L’éducation est souvent inaccessible pour les familles papoues.
Les établissements scolaires se trouvent essentiellement dans les grandes villes où l’augmentation des frais de scolarité a dissuadé les familles papoues d’éduquer leurs enfants. La recherche d’emploi pour les jeunes est difficile, en particulier à cause de ce manque de formation, ce qui les conduit parfois à rejoindre les rangs de mouvements politiques clandestins. Ces jeunes se regroupent souvent dans des lieux retirés, par peur de persécutions ou d’actions judiciaires à leur encontre. Le drapeau de la Papouasie Occidentale et tous les symboles qui s’y rattachent sont considérés comme illégaux par le gouvernement, et quiconque qui serait soupçonné de se rattacher à des mouvements indépendants peut être arrêté et emprisonné, voire torturé à mort.

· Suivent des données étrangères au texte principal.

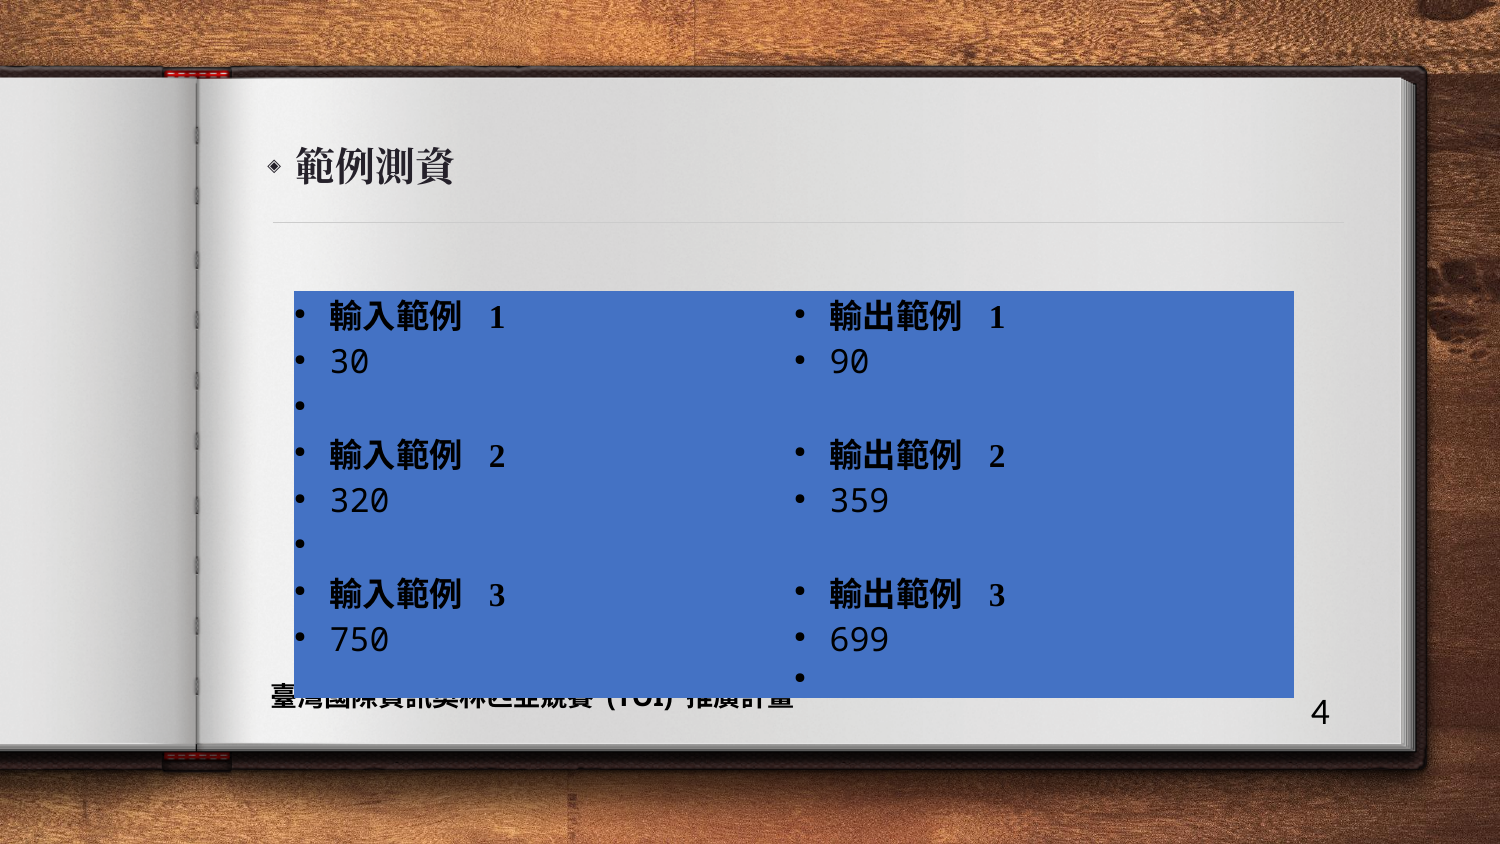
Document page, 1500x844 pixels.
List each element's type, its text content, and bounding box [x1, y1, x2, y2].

table_header 輸入範例 1 30 [294, 291, 794, 429]
text_box 4 [1295, 672, 1386, 737]
table_cell 輸入範例 2 320 [294, 429, 794, 568]
list 範例測資 [252, 126, 1194, 205]
table_cell 輸入範例 3 750 [294, 568, 794, 698]
table_cell 輸出範例 3 699 [794, 568, 1294, 698]
table_header 輸出範例 1 90 [794, 291, 1294, 429]
table_cell 輸出範例 2 359 [794, 429, 1294, 568]
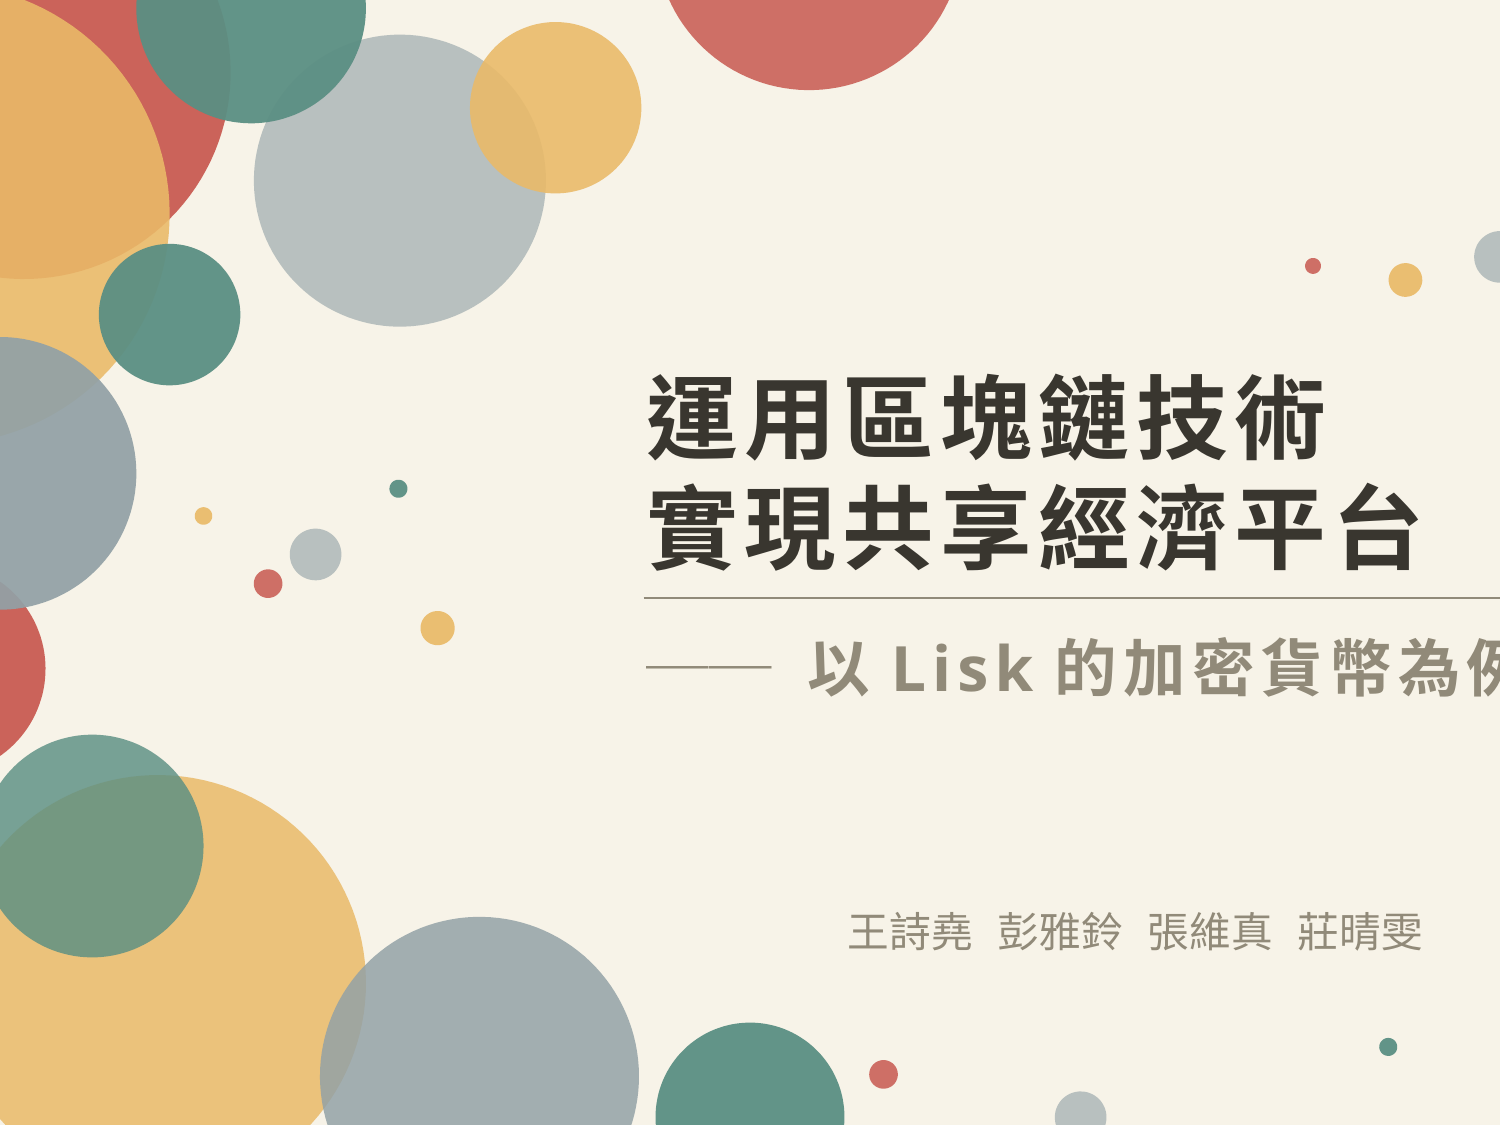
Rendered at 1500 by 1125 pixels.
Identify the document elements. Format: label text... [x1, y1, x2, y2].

text_box [669, 0, 949, 91]
text_box [0, 734, 639, 1125]
text_box [289, 528, 342, 581]
text_box [420, 611, 455, 646]
title 運用區塊鏈技術 實現共享經濟平台 [631, 349, 1459, 592]
text_box [1305, 258, 1321, 274]
text_box [253, 569, 283, 598]
text_box [655, 1022, 845, 1125]
subtitle ── 以Lisk的加密貨幣為例 [631, 621, 1500, 910]
text_box [0, 0, 642, 756]
text_box [194, 507, 213, 525]
text_box [389, 479, 408, 498]
text_box [1474, 231, 1500, 283]
text_box [1054, 1091, 1107, 1125]
text_box [1388, 263, 1423, 297]
text_box [869, 1060, 898, 1089]
text_box 王詩堯 彭雅鈴 張維真 莊晴雯 [832, 898, 1444, 965]
text_box [1379, 1037, 1398, 1056]
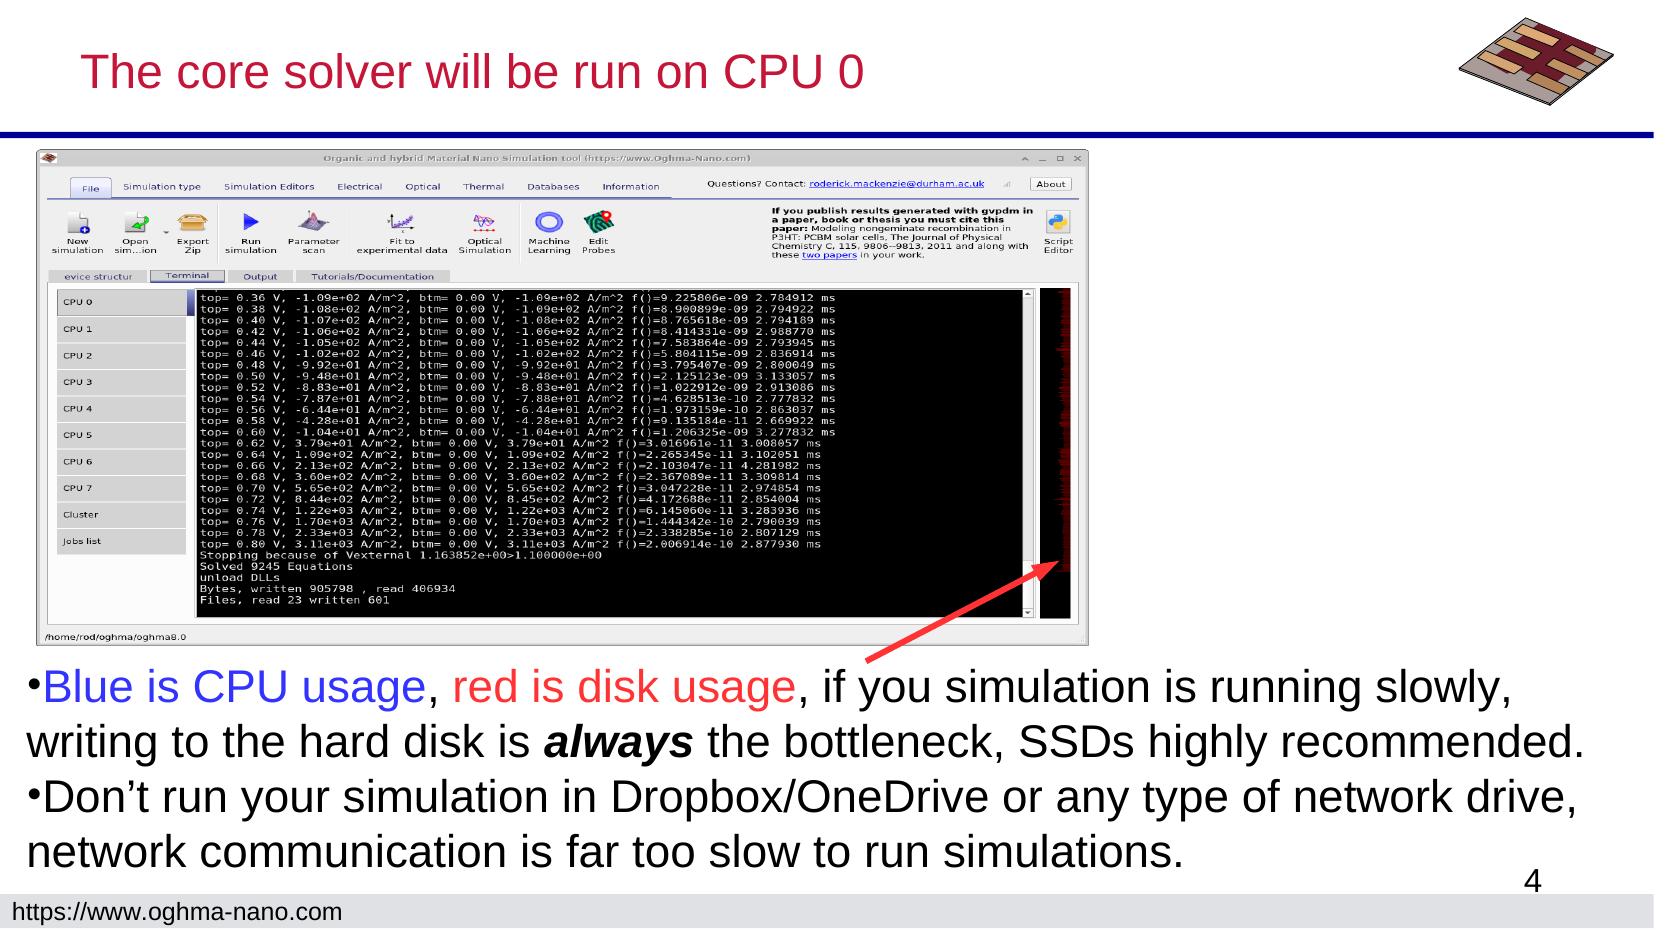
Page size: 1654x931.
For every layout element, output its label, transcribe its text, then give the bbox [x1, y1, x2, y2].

picture [36, 149, 1089, 646]
title The core solver will be run on CPU 0 [65, 28, 1430, 116]
text_box <number> [1509, 852, 1654, 911]
text_box Blue is CPU usage, red is disk usage, if you simulation is running slowly, writing to the hard disk is always the bottleneck, SSDs highly recommended. Don’t run your simulation in Dropbox/OneDrive or any type of network drive, network communication is far too slow to run simulations. [11, 649, 1638, 890]
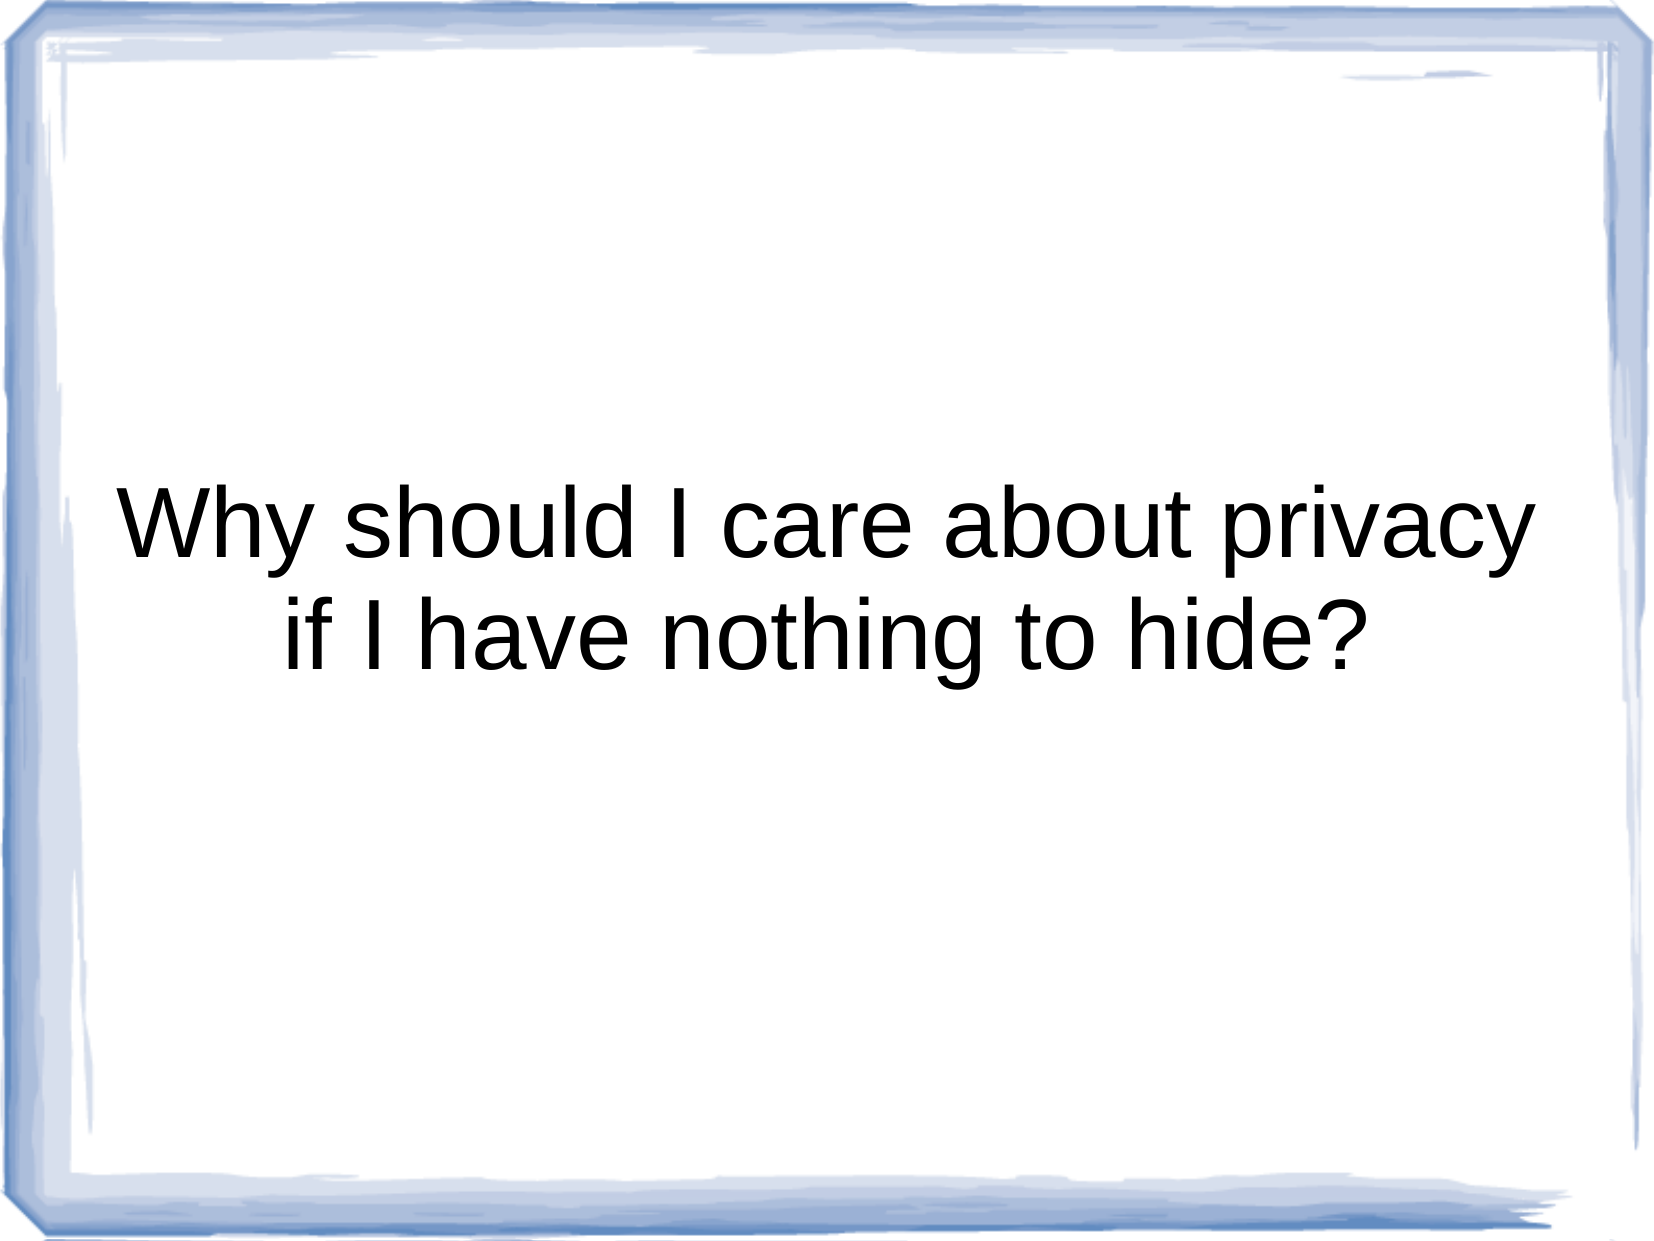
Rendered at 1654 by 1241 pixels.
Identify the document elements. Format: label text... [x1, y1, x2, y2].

picture [0, 0, 1654, 1241]
subtitle Why should I care about privacy if I have nothing to hide? [82, 49, 1571, 1109]
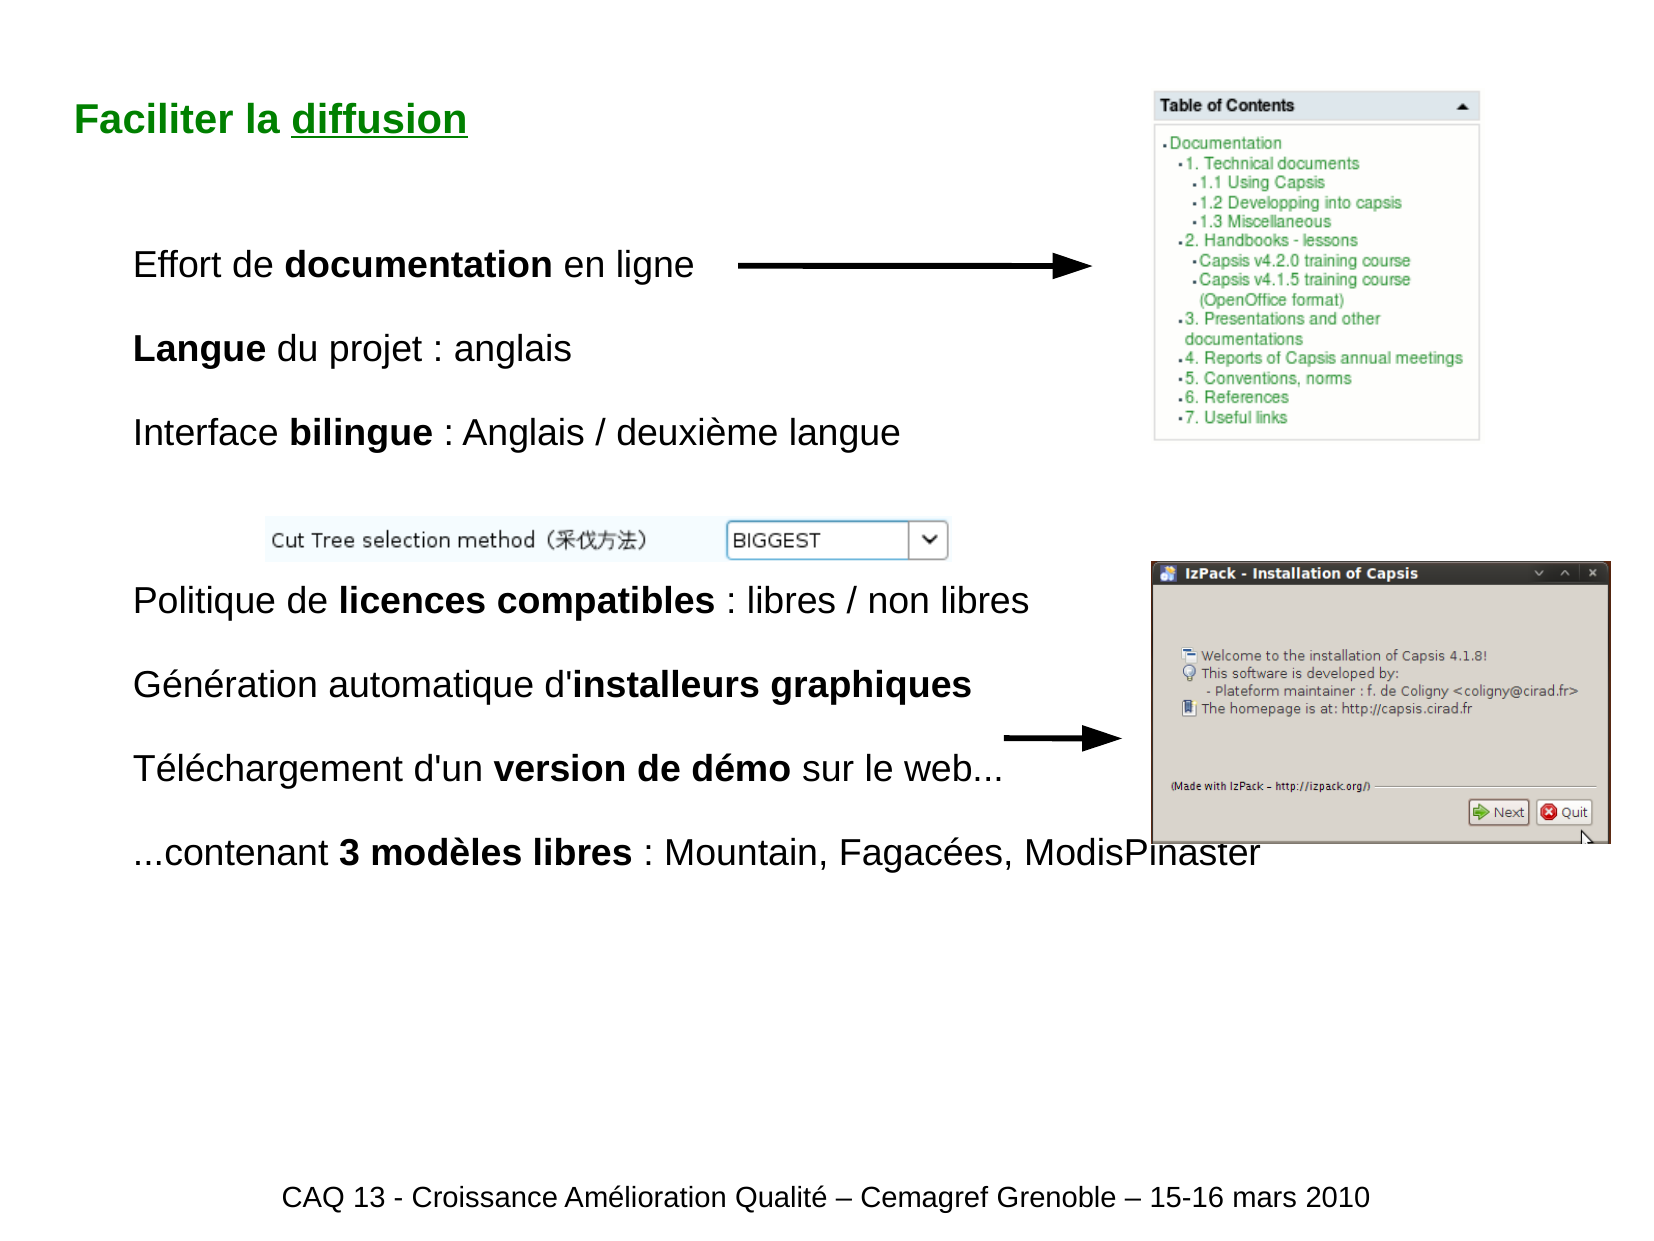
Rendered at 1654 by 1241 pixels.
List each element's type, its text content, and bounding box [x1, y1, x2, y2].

picture [1151, 561, 1611, 844]
text_box Faciliter la diffusion [59, 88, 798, 158]
picture [1151, 88, 1485, 444]
text_box Effort de documentation en ligne Langue du projet : anglais Interface bilingue : Anglais / deuxième langue Politique de licences compatibles : libres / non libres Génération automatique d'installeurs graphiques Téléchargement d'un version de démo sur le web... ...contenant 3 modèles libres : Mountain, Fagacées, ModisPinaster [118, 236, 1565, 1010]
picture [265, 516, 952, 562]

L’année qui vient de s’écouler semblait pourtant être pleine de promesses pour les Papous. En effet, une pétition pour l’indépendance signée par 1,8 million de Papous (70% de la population) et déclarée illégale par l’Indonésie, a été portée à la connaissance des Nations Unies en septembre 2017. La pétition, qui demandait un référendum pour l’indépendance de la Papouasie Occidentale, a dû être mise en œuvre secrètement, et a été passée discrètement de village en village par des habitants courageux, prêts à tout pour servir une cause, au péril de leur vie. La transmission de la pétition au Nations Unies a généré de grands espoirs, qui ont été brisés lorsque le Comité de la Décolonisation des Nations Unies (C-24) a expliqué que son mandat ne lui permettait pas de traiter les questions relatives à la Papouasie Occidentale. L’Indonésie a alors déclaré la pétition comme un vulgaire coup de pub, ce qui ne l’a pas empêchée de poursuivre en justice l’activiste Yanto Awerkion pour son implication dans le recueil des signatures.
Les voix des enfants n’ont pas été entendues. Ni les appels des mères, ni les pleurs des pères. Pas encore. Quand les voix des oppressés ne sont pas entendues, il existe ceux qui parlent à leur place et seront entendus. J’offre la citation suivante de Audrey Hepburn, aux enfants de Papouasie Occidentale :
« Je parle pour ces enfants qui ne peuvent pas parler pour eux-mêmes, ces enfants qui n’ont rien d’autre que leur courage et leurs sourires, leur bon sens et leurs rêves ».
La rédaction de cet article me fait me poser la question quant notre connaissance de ce qu’est un enfant. D’après l’UNICEF, un enfant est une personne âgée de moins de 18 ans – une définition plus que simpliste. Les mots « enfant » et « enfance » rappellent souvent aux gens la vulnérabilité liée au monde des enfants, leur dépendance aux adultes qui prennent des décisions à leur place quand ils sont jeunes (et parfois après). La Papouasie Occidentale est « née » en Indonésie il y a LEGEREMENT PLUS de 18 ans. Cependant, sa population, qu’elle ait plus ou moins de 18 ans, est l’enfant de son territoire nourricier, vulnérable et sous oppression, et son sort dépend de ceux qui en ont la responsabilité : l’Indonésie et la communauté internationale. J’espère sincèrement que les enfants de la Papouasie Occidentale seront entendus.